(EXERCISE REQUIREMENTS) Give back the text of every entry below word for word, leaving out the pictures.

════════════════

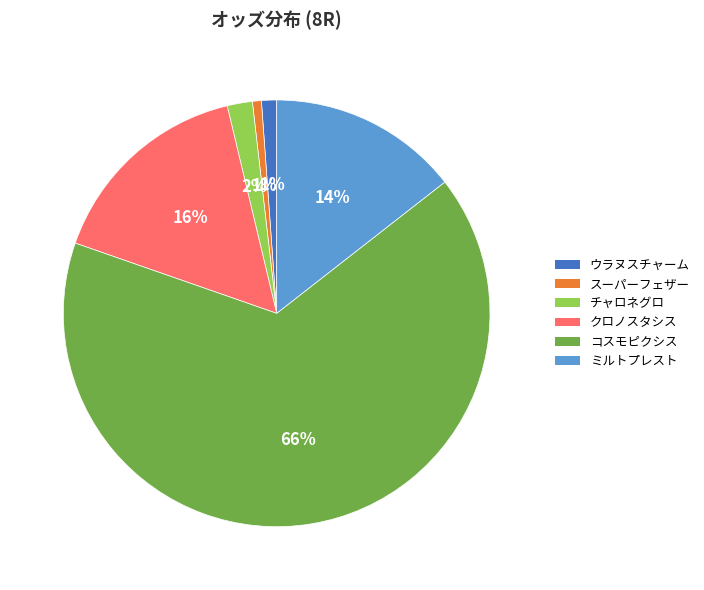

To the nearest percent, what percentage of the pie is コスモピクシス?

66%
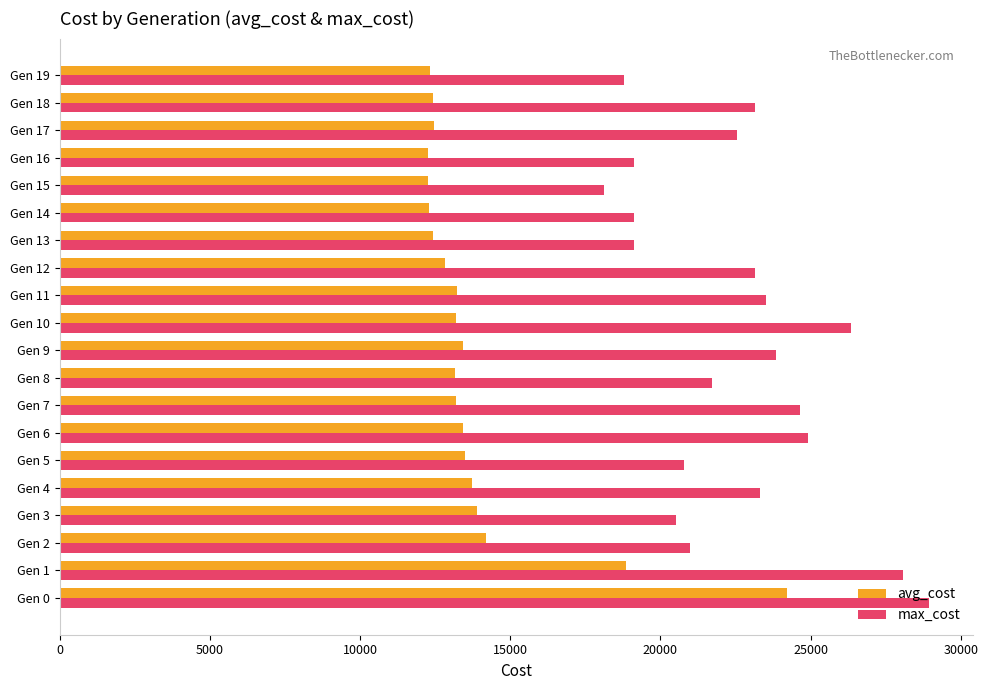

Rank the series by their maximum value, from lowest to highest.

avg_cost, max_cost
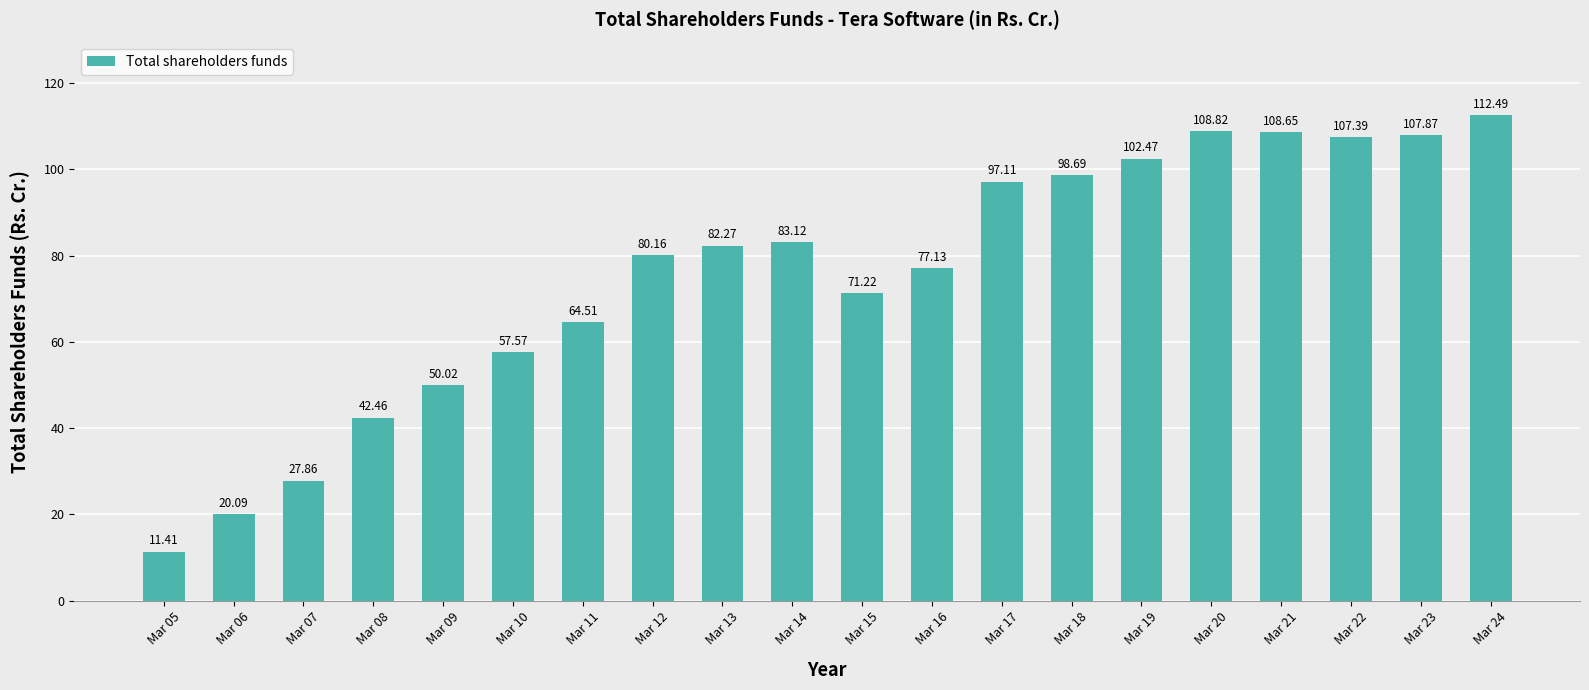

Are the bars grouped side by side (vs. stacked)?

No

════════════════

(SOLUTION)
To the nearest percent, what percentage of the pie is コスモピクシス?

66%

Rank the series by their maximum value, from lowest to highest.

avg_cost, max_cost

Are the bars grouped side by side (vs. stacked)?

No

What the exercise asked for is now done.